Objective:
Count how many lines in the following records contain the string "Example". Case matters, and the reply should be only the number.
* begin Data *
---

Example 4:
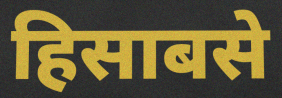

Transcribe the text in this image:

हिसाबसे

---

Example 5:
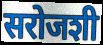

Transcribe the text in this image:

सरोजशी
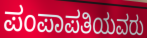
ಪಂಪಾಪತಿಯವರು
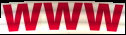
www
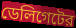
ডেলিগেটের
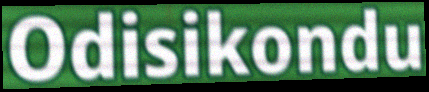
Odisikondu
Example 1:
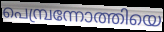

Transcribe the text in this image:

പെമ്പ്രന്നോത്തിയെ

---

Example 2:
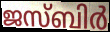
* end Data *
Task output:
4